Sunday, July 01, 2007

From interface spaghetti to process coordination layer

Remember the old days of system integration?


Requirement: When we have done task X in application A, we need to send data to application B, so we can continue doing stuff.
Solution: we create a system to system interface.

Purely datadriven. As an example:
- We enter an order in our ordersystem
- During the night, a batchjob will wake up, and send the order data to the invoicing system
- The invoicing system will send an invoice and update general ledger
In diagram:

The results are known:
- Many interfaces, spaghetti
- Applications become coupled, having knowledge about eachother
- Many types of technologies for integration (file/FTP, messaging, API calls)
- A system is responsible for only part of a process (do + send).
- When exceptions arise - who will fix? Extra knowledge of system B in system A.
- Process understanding disappears from business to IT (and from IT to technical batch schedules, that no-one really oversees)
- Difficult to maintain, a change leads to changes in many systems
- Many different ways of reporting status and issues (leading to tons of paper output that no-one dares to read or check...)
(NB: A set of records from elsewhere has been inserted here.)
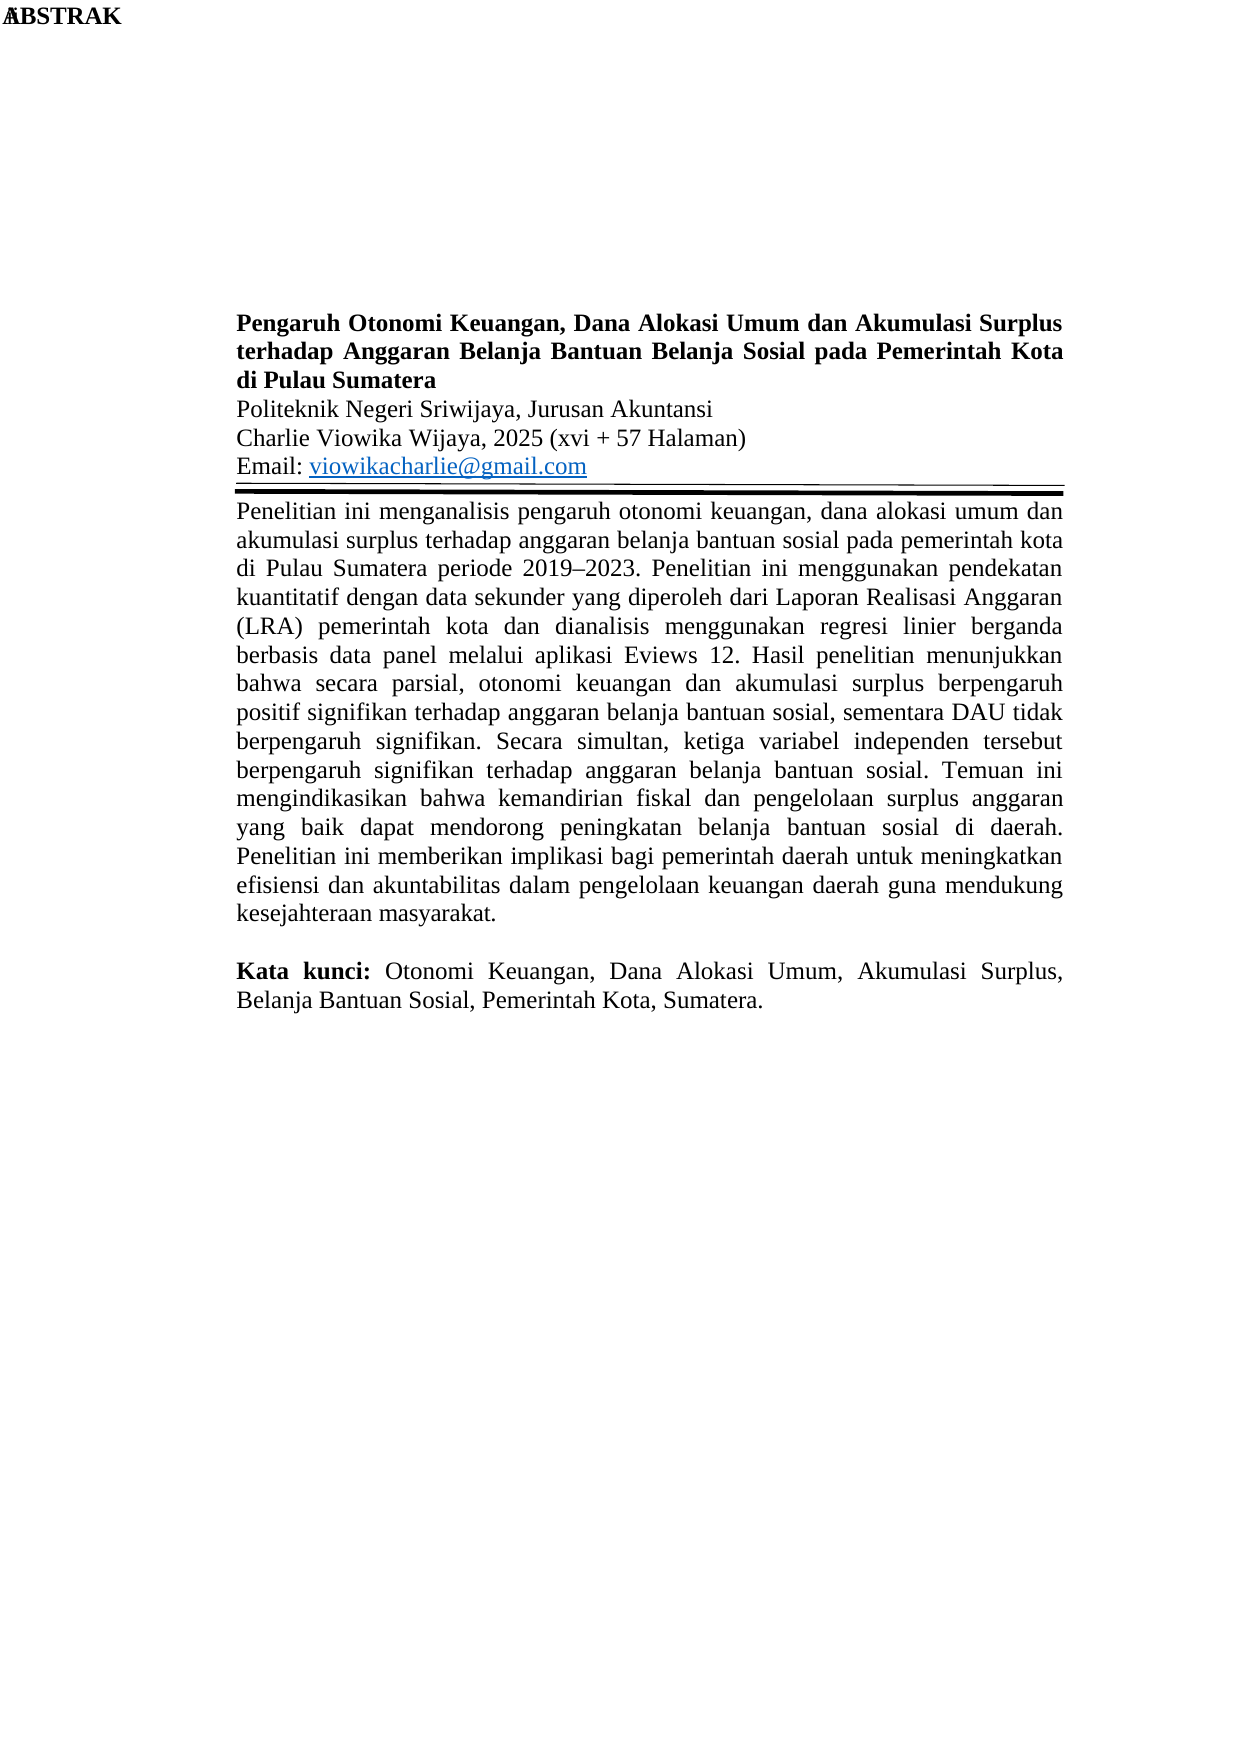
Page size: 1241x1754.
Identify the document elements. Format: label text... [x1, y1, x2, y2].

text Politeknik Negeri Sriwijaya, Jurusan Akuntansi Charlie Viowika Wijaya, 2025 (xvi + 57 Halaman) Email: viowikacharlie@gmail.com [236, 394, 784, 480]
text Penelitian ini menganalisis pengaruh otonomi keuangan, dana alokasi umum dan akumulasi surplus terhadap anggaran belanja bantuan sosial pada pemerintah kota di Pulau Sumatera periode 2019–2023. Penelitian ini menggunakan pendekatan kuantitatif dengan data sekunder yang diperoleh dari Laporan Realisasi Anggaran (LRA) pemerintah kota dan dianalisis menggunakan regresi linier berganda berbasis data panel melalui aplikasi Eviews 12. Hasil penelitian menunjukkan bahwa secara parsial, otonomi keuangan dan akumulasi surplus berpengaruh positif signifikan terhadap anggaran belanja bantuan sosial, sementara DAU tidak berpengaruh signifikan. Secara simultan, ketiga variabel independen tersebut berpengaruh signifikan terhadap anggaran belanja bantuan sosial. Temuan ini mengindikasikan bahwa kemandirian fiskal dan pengelolaan surplus anggaran yang baik dapat mendorong peningkatan belanja bantuan sosial di daerah. Penelitian ini memberikan implikasi bagi pemerintah daerah untuk meningkatkan efisiensi dan akuntabilitas dalam pengelolaan keuangan daerah guna mendukung kesejahteraan masyarakat. [236, 496, 1063, 927]
text Pengaruh Otonomi Keuangan, Dana Alokasi Umum dan Akumulasi Surplus terhadap Anggaran Belanja Bantuan Belanja Sosial pada Pemerintah Kota di Pulau Sumatera [236, 308, 1064, 394]
text Kata kunci: Otonomi Keuangan, Dana Alokasi Umum, Akumulasi Surplus, Belanja Bantuan Sosial, Pemerintah Kota, Sumatera. [236, 956, 1064, 1014]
And of course, we have tried. We invented EAI. Companies bought ESB's. The result: the same spaghetti, but now standards based.

The lesson: put the process back in the solution. E.g. don't let systems do hand-offs, but let a process coordination engine do this for us....

The solution now looks like this:
Advantages:
- Clear process
- Part of exceptions can be handled by process engine itself
- Other exceptions can be forwarded as manual tasks to business and IT without additional changes in systems
- Systems are decoupled and have no knowledge of each other
- Integrated, process based (in stead of integration based) reporting
- Information flow can be real time (or can still be done in batch)

Realize - this should change your thinking. Don't think interface, think process:

Requirement: we want to correctly sell and invoice our products (process). As a first step, we want to capture order data (step in process). After that, we want to generate and send an invoice (step) and update this correctly in our general ledger.

Solution: define the process, link the process and the solutions for the steps, and use a process coordination layer.